• Data:
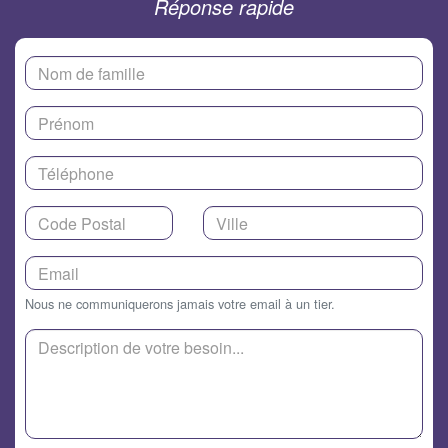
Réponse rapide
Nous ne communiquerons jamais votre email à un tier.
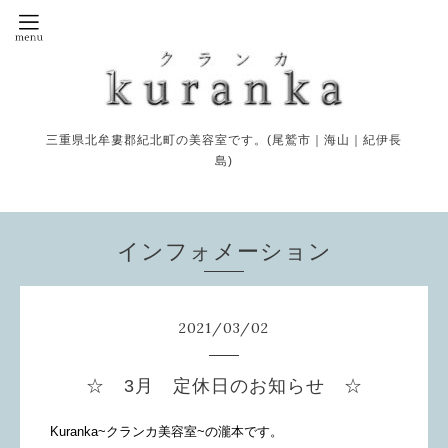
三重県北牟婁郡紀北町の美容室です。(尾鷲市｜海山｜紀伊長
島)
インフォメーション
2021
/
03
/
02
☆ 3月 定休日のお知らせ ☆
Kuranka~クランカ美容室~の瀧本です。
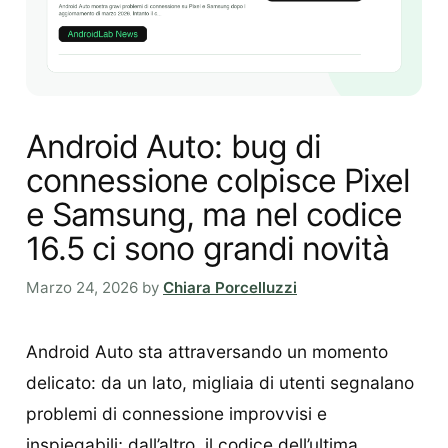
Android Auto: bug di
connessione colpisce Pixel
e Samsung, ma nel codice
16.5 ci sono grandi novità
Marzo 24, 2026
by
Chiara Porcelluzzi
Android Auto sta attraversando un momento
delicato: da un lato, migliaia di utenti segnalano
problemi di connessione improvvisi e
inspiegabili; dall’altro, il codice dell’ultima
--
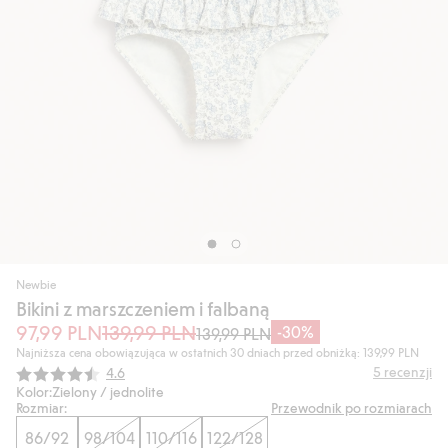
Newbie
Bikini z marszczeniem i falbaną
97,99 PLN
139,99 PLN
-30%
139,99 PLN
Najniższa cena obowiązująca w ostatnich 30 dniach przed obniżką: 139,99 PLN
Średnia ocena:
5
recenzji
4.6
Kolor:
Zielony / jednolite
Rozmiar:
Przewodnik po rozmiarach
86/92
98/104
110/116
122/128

• Assignment: Among the lines above, count those containing the string "connessione"; please give the count alone.

• Expected answer: 2